Zoe’s birth didn’t go to plan. The original plan was to insert a (nasty sounding) balloon catheter overnight, then start the drip the following morning, hopefully to have her born in the daylight hours! That didn’t work out when no one could get the balloon catheter in. I had no amniotic fluid and Zoe was sitting so low she had her head right up against my cervix. Four attempts  from four different people later, each one getting more painful, with the last one (where they tried to move my cervix forward) so painful I needed gas, it was decided that wasn’t going to work. In the process of trying to put the balloon catheter in they’d also dilated me enough to break my waters (or what there was of them) so they got broken and I got the drip started soon afterwards. They were a bit reluctant to turn it up very quickly, as Zoe’s heart rate kept dropping with each contraction. It was very different to Annika’s birth, where I’d been able to move around and do what I needed to as it progressed, hadn’t needed any gas until 9cm, and had stayed in the shower for the last part of it. With constant CTG monitoring and the drip I had about half a square metre to move around in, shower was out of the question, and it felt like it was taking forever- I asked for gas at 3am when I was about 3cm dilated. I felt like a bit of a wimp as I had gotten so much further without it last time, but it was just going so slowly and painfully! At 4am they checked again to put a scalp monitor on Zoe and told me I was 4cm. I burst into tears as it was really painful and I thought I would have been far further along than that! I asked for an epidural about ten minutes after that, thinking I couldn’t go on like this for hours. The next twenty minutes was a nightmare. I was crying that I couldn’t keep going. One of the midwives tried to console me by telling me I would be holding my baby soon, which was probably the worst thing she could have said. Twenty minutes later I felt like I needed to push but thought my mind might be playing tricks on me. I saw the anesthetist walk in at that moment and they told me to get back on the bed. I asked if they could check me again first and, sure enough- I was fully dilated.

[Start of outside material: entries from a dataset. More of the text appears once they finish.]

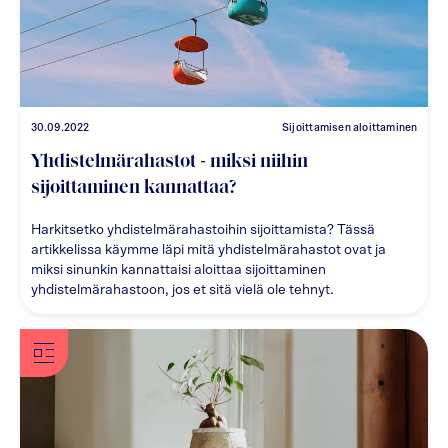
30.09.2022
Sijoittamisen aloittaminen
Yhdistelmärahastot - miksi niihin
sijoittaminen kannattaa?
Harkitsetko yhdistelmärahastoihin sijoittamista? Tässä
artikkelissa käymme läpi mitä yhdistelmärahastot ovat ja
miksi sinunkin kannattaisi aloittaa sijoittaminen
yhdistelmärahastoon, jos et sitä vielä ole tehnyt.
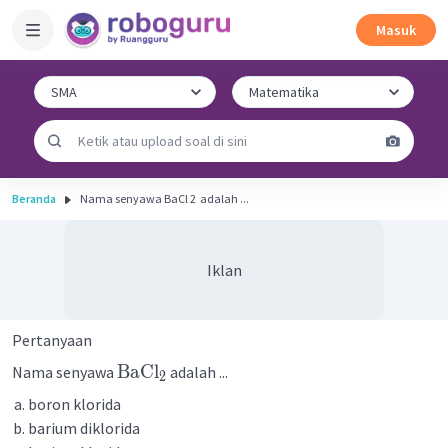
Masuk
Beranda
Nama senyawa BaCl 2 ​ adalah ...
Iklan
Pertanyaan
BaCl
Nama senyawa
adalah ...
2
boron klorida
barium diklorida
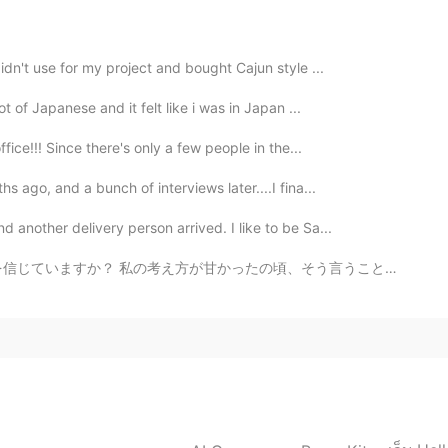
didn't use for my project and bought Cajun style ...
2021.06.07 02:02
t of Japanese and it felt like i was in Japan ...
ffice!!! Since there's only a few people in the...
s ago, and a bunch of interviews later....I fina...
2021.06.07 01:57
 another delivery person arrived. I like to be Sa...
✨お疲れさまです🥰
、そう言うことを信じました。 でも、やっぱり、人と付き合いの時、格好じゃなくて、中身が一番大事だと思います...
2021.06.07 00:39
2021.06.07 00:38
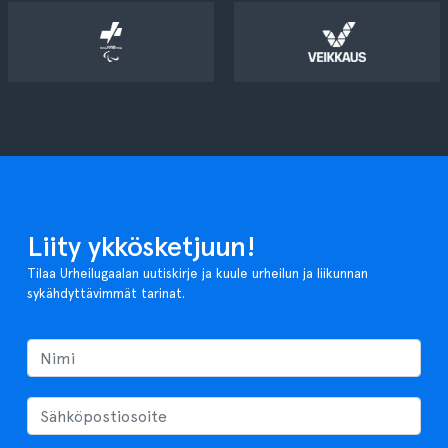
Liity ykkösketjuun!
Tilaa Urheilugaalan uutiskirje ja kuule urheilun ja liikunnan
sykähdyttävimmät tarinat.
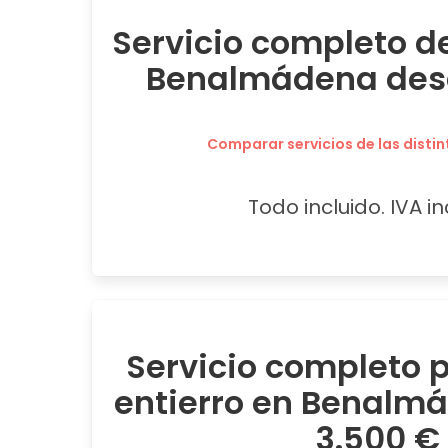
Servicio completo de
Benalmádena desd
Comparar servicios de las distin
Todo incluido. IVA in
Servicio completo
entierro en Benalm
3.500 €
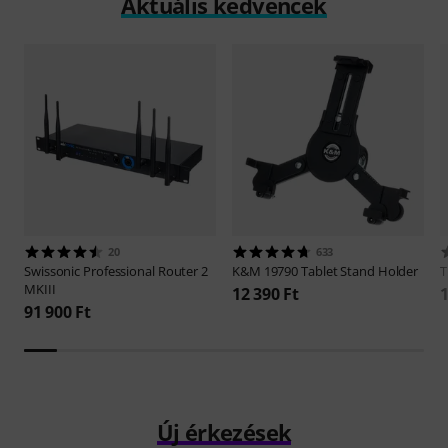
Aktuális kedvencek
20
633
Swissonic
Professional Router 2
K&M
19790 Tablet Stand Holder
MKIII
12 390 Ft
1
91 900 Ft
Új érkezések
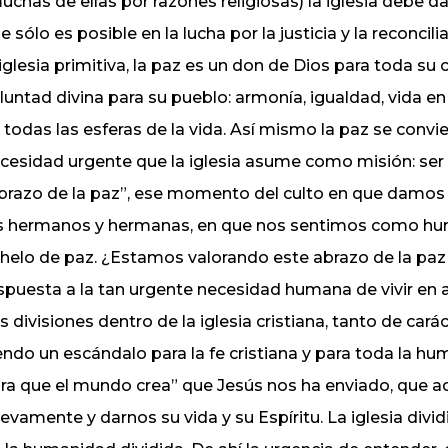
uchas de ellas por razones religiosas) la iglesia debe d
e sólo es posible en la lucha por la justicia y la reconc
 iglesia primitiva, la paz es un don de Dios para toda su
luntad divina para su pueblo: armonía, igualdad, vida e
 todas las esferas de la vida. Así mismo la paz se conv
cesidad urgente que la iglesia asume como misión: ser
brazo de la paz”, ese momento del culto en que damos y 
s hermanos y hermanas, en que nos sentimos como h
helo de paz. ¿Estamos valorando este abrazo de la paz
spuesta a la tan urgente necesidad humana de vivir en 
s divisiones dentro de la iglesia cristiana, tanto de ca
endo un escándalo para la fe cristiana y para toda la 
ra que el mundo crea” que Jesús nos ha enviado, que aqu
evamente y darnos su vida y su Espíritu. La iglesia di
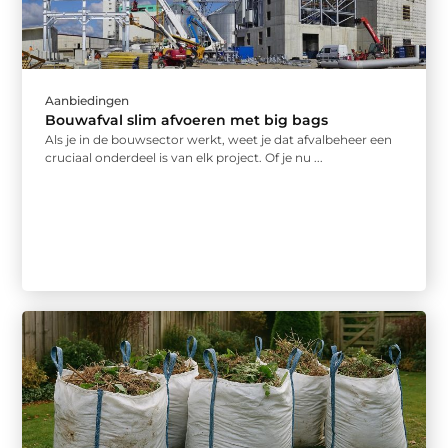
Aanbiedingen
Bouwafval slim afvoeren met big bags
Als je in de bouwsector werkt, weet je dat afvalbeheer een
cruciaal onderdeel is van elk project. Of je nu ...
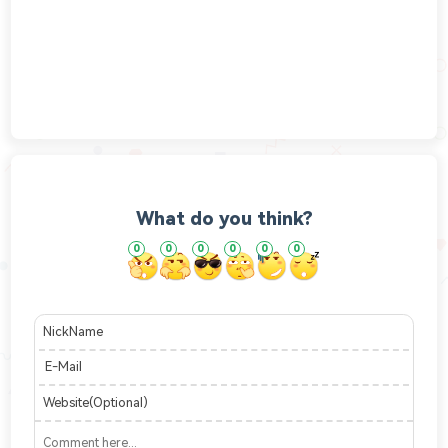
What do you think?
0
0
0
0
0
0
NickName
E-Mail
Website(Optional)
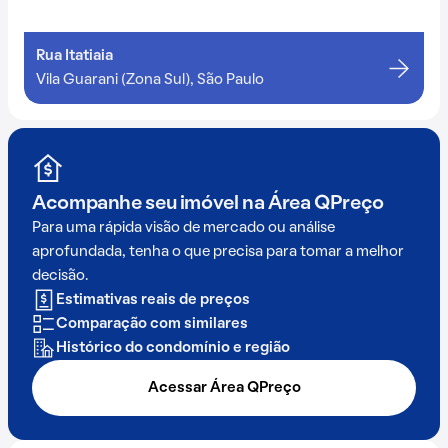
Rua Itatiaia
Vila Guarani (Zona Sul), São Paulo
Acompanhe seu imóvel na
Área QPreço
Para uma rápida visão de mercado ou análise
aprofundada, tenha o que precisa para tomar a melhor
decisão.
Estimativas reais de preços
Comparação com similares
Histórico do condomínio e região
Acessar Área QPreço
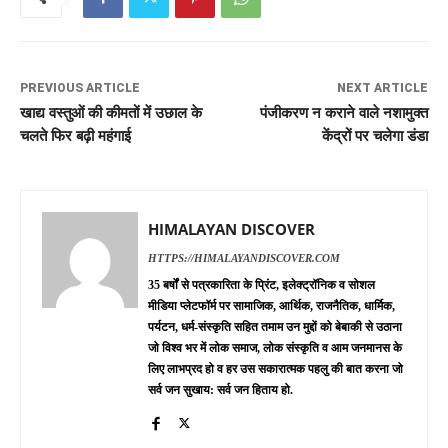
PREVIOUS ARTICLE
NEXT ARTICLE
खाद्य वस्तुओं की कीमतों में उछाल के
पंजीकरण न कराने वाले नशामुक्त
चलते फिर बढ़ी महंगाई
केंद्रों पर चलेगा डंडा
HIMALAYAN DISCOVER
HTTPS://HIMALAYANDISCOVER.COM
35 बर्षों से पत्रकारिता के प्रिंट, इलेक्ट्रॉनिक व सोशल
मीडिया प्लेटफॉर्म पर सामाजिक, आर्थिक, राजनैतिक, धार्मिक,
पर्यटन, धर्म-संस्कृति सहित तमाम उन मुद्दों को बेबाकी से उठाना
जो विश्व भर में लोक समाज, लोक संस्कृति व आम जनमानस के
लिए लाभप्रद हो व हर उस सकारात्मक पहलु की बात करना जो
सर्व जन सुखाय: सर्व जन हिताय हो.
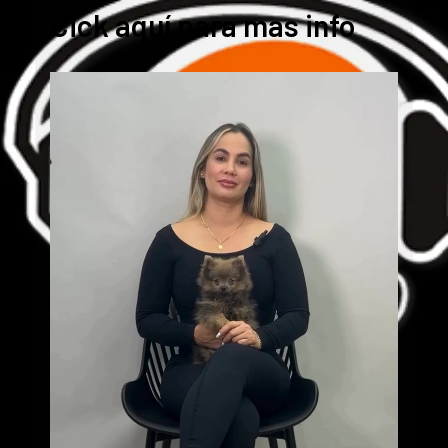
Cick aquí para mas info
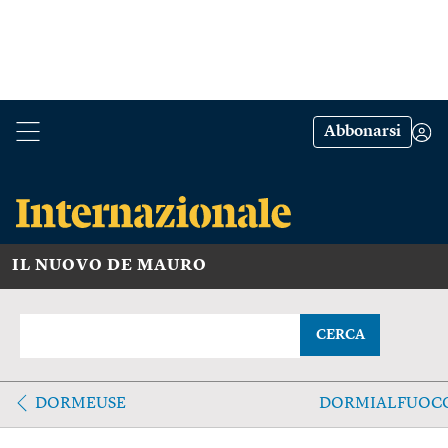
Abbonarsi
IL NUOVO DE MAURO
CERCA
DORMEUSE
DORMIALFUOC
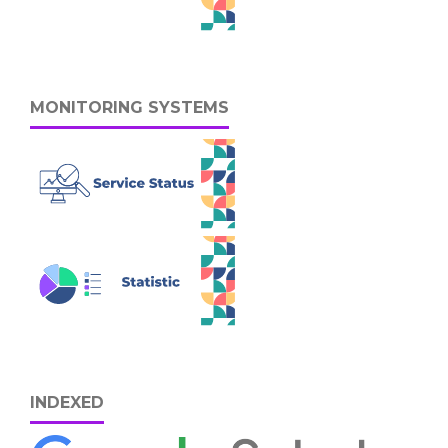
MONITORING SYSTEMS
INDEXED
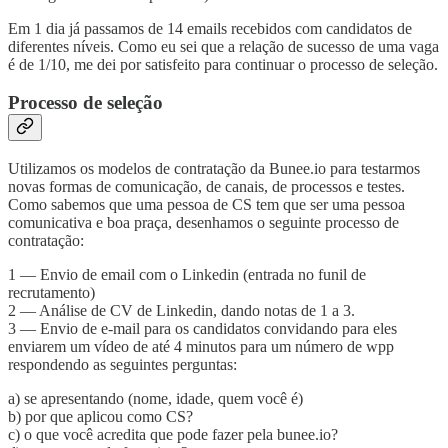
Em 1 dia já passamos de 14 emails recebidos com candidatos de
diferentes níveis. Como eu sei que a relação de sucesso de uma vaga
é de 1/10, me dei por satisfeito para continuar o processo de seleção.
Processo de seleção
Utilizamos os modelos de contratação da Bunee.io para testarmos
novas formas de comunicação, de canais, de processos e testes.
Como sabemos que uma pessoa de CS tem que ser uma pessoa
comunicativa e boa praça, desenhamos o seguinte processo de
contratação:
1 — Envio de email com o Linkedin (entrada no funil de
recrutamento)
2 — Análise de CV de Linkedin, dando notas de 1 a 3.
3 — Envio de e-mail para os candidatos convidando para eles
enviarem um vídeo de até 4 minutos para um número de wpp
respondendo as seguintes perguntas:
a) se apresentando (nome, idade, quem você é)
b) por que aplicou como CS?
c) o que você acredita que pode fazer pela bunee.io?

The next thing I knew there were about 20 people and a NICU crash trolley in the room while I pushed her out- that part was the only bit that was easier second time around. Just as I started pushing I remember thinking, these are the last few moments you’ll have her safe inside you.

I think I just collapsed afterwards. I didn’t hear a cry or anything. The umbilical cord was cut so fast I didn’t even notice them do it and she was taken over to the resus table. I remember Mike’s face lit up and I could hear the delight in his voice as he said “It’s a girl!” and I realized, oh yeah, we didn’t know the sex- I’d forgotten about that bit. Someone pointed over and said “there’s your baby” but all I could see was the backs of a lot of people’s heads. Then one of the NICU doctors came over and said she was having difficulty breathing and they were going to take her to NICU and intubate. I vaguely remember nodding and Mike asking me if I was still wanting to call her Zoe. I nodded. I’d secretly been hoping for a girl so we could use that name. Mike went with them to NICU. I briefly touched a tiny blue hand as she was wheeled out the door. I can’t remember seeing the rest of her prior to NICU. There must have been too much equipment on her and too many people around her.